--- begin Dataset extract ---
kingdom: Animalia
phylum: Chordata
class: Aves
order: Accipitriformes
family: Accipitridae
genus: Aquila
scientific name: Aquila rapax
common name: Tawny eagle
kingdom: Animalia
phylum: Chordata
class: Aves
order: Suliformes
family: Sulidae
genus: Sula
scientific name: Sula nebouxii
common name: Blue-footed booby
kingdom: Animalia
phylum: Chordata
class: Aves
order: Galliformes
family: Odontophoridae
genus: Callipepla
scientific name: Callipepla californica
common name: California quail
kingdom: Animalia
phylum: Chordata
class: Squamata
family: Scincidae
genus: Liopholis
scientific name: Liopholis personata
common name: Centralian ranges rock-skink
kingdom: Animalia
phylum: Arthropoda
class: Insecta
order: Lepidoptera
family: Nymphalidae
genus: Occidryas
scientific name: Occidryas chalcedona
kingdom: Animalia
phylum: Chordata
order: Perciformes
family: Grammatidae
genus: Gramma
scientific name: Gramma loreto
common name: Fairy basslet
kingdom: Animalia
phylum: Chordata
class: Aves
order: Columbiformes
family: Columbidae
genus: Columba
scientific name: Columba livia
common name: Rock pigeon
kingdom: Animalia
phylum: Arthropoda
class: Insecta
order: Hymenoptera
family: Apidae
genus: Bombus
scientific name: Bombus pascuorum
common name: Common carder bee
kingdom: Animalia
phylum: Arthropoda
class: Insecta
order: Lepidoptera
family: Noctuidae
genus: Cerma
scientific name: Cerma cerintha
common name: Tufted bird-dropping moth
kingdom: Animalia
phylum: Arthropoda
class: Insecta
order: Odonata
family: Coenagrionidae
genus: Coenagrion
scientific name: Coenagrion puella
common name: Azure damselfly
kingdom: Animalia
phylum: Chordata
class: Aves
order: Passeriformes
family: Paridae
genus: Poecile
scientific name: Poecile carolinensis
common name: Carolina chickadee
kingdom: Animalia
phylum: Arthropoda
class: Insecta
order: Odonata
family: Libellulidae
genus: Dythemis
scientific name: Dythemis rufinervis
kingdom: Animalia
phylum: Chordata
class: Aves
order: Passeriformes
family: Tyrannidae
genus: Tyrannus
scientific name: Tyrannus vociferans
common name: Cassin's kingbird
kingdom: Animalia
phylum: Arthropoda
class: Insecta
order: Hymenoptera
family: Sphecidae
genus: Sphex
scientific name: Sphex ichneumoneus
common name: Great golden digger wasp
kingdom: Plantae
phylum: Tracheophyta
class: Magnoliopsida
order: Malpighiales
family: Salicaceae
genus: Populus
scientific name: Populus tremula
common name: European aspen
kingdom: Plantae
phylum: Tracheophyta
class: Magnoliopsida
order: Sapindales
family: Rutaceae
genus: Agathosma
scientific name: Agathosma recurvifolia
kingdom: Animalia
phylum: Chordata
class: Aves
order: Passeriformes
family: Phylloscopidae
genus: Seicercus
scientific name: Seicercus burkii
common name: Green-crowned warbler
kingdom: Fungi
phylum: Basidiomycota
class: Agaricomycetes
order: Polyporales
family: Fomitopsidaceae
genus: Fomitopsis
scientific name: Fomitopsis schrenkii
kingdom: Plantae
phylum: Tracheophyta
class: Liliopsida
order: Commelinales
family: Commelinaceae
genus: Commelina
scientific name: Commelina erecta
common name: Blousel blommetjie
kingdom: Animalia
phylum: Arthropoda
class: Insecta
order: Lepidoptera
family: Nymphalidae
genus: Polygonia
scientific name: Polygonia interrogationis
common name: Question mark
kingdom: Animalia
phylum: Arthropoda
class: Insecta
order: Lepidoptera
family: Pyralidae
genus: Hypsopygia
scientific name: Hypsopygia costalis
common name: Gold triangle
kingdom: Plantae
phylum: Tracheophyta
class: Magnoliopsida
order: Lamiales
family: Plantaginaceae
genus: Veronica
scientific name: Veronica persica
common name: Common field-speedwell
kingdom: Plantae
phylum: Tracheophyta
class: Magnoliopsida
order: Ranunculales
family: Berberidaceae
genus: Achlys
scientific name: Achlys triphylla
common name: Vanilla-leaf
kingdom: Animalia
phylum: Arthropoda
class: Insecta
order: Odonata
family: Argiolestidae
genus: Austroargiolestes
--- end Dataset extract ---
Could you reproduce all of the data above line for line, with no changes?

--- Answer to the problem ---
kingdom: Animalia
phylum: Chordata
class: Aves
order: Accipitriformes
family: Accipitridae
genus: Aquila
scientific name: Aquila rapax
common name: Tawny eagle
kingdom: Animalia
phylum: Chordata
class: Aves
order: Suliformes
family: Sulidae
genus: Sula
scientific name: Sula nebouxii
common name: Blue-footed booby
kingdom: Animalia
phylum: Chordata
class: Aves
order: Galliformes
family: Odontophoridae
genus: Callipepla
scientific name: Callipepla californica
common name: California quail
kingdom: Animalia
phylum: Chordata
class: Squamata
family: Scincidae
genus: Liopholis
scientific name: Liopholis personata
common name: Centralian ranges rock-skink
kingdom: Animalia
phylum: Arthropoda
class: Insecta
order: Lepidoptera
family: Nymphalidae
genus: Occidryas
scientific name: Occidryas chalcedona
kingdom: Animalia
phylum: Chordata
order: Perciformes
family: Grammatidae
genus: Gramma
scientific name: Gramma loreto
common name: Fairy basslet
kingdom: Animalia
phylum: Chordata
class: Aves
order: Columbiformes
family: Columbidae
genus: Columba
scientific name: Columba livia
common name: Rock pigeon
kingdom: Animalia
phylum: Arthropoda
class: Insecta
order: Hymenoptera
family: Apidae
genus: Bombus
scientific name: Bombus pascuorum
common name: Common carder bee
kingdom: Animalia
phylum: Arthropoda
class: Insecta
order: Lepidoptera
family: Noctuidae
genus: Cerma
scientific name: Cerma cerintha
common name: Tufted bird-dropping moth
kingdom: Animalia
phylum: Arthropoda
class: Insecta
order: Odonata
family: Coenagrionidae
genus: Coenagrion
scientific name: Coenagrion puella
common name: Azure damselfly
kingdom: Animalia
phylum: Chordata
class: Aves
order: Passeriformes
family: Paridae
genus: Poecile
scientific name: Poecile carolinensis
common name: Carolina chickadee
kingdom: Animalia
phylum: Arthropoda
class: Insecta
order: Odonata
family: Libellulidae
genus: Dythemis
scientific name: Dythemis rufinervis
kingdom: Animalia
phylum: Chordata
class: Aves
order: Passeriformes
family: Tyrannidae
genus: Tyrannus
scientific name: Tyrannus vociferans
common name: Cassin's kingbird
kingdom: Animalia
phylum: Arthropoda
class: Insecta
order: Hymenoptera
family: Sphecidae
genus: Sphex
scientific name: Sphex ichneumoneus
common name: Great golden digger wasp
kingdom: Plantae
phylum: Tracheophyta
class: Magnoliopsida
order: Malpighiales
family: Salicaceae
genus: Populus
scientific name: Populus tremula
common name: European aspen
kingdom: Plantae
phylum: Tracheophyta
class: Magnoliopsida
order: Sapindales
family: Rutaceae
genus: Agathosma
scientific name: Agathosma recurvifolia
kingdom: Animalia
phylum: Chordata
class: Aves
order: Passeriformes
family: Phylloscopidae
genus: Seicercus
scientific name: Seicercus burkii
common name: Green-crowned warbler
kingdom: Fungi
phylum: Basidiomycota
class: Agaricomycetes
order: Polyporales
family: Fomitopsidaceae
genus: Fomitopsis
scientific name: Fomitopsis schrenkii
kingdom: Plantae
phylum: Tracheophyta
class: Liliopsida
order: Commelinales
family: Commelinaceae
genus: Commelina
scientific name: Commelina erecta
common name: Blousel blommetjie
kingdom: Animalia
phylum: Arthropoda
class: Insecta
order: Lepidoptera
family: Nymphalidae
genus: Polygonia
scientific name: Polygonia interrogationis
common name: Question mark
kingdom: Animalia
phylum: Arthropoda
class: Insecta
order: Lepidoptera
family: Pyralidae
genus: Hypsopygia
scientific name: Hypsopygia costalis
common name: Gold triangle
kingdom: Plantae
phylum: Tracheophyta
class: Magnoliopsida
order: Lamiales
family: Plantaginaceae
genus: Veronica
scientific name: Veronica persica
common name: Common field-speedwell
kingdom: Plantae
phylum: Tracheophyta
class: Magnoliopsida
order: Ranunculales
family: Berberidaceae
genus: Achlys
scientific name: Achlys triphylla
common name: Vanilla-leaf
kingdom: Animalia
phylum: Arthropoda
class: Insecta
order: Odonata
family: Argiolestidae
genus: Austroargiolestes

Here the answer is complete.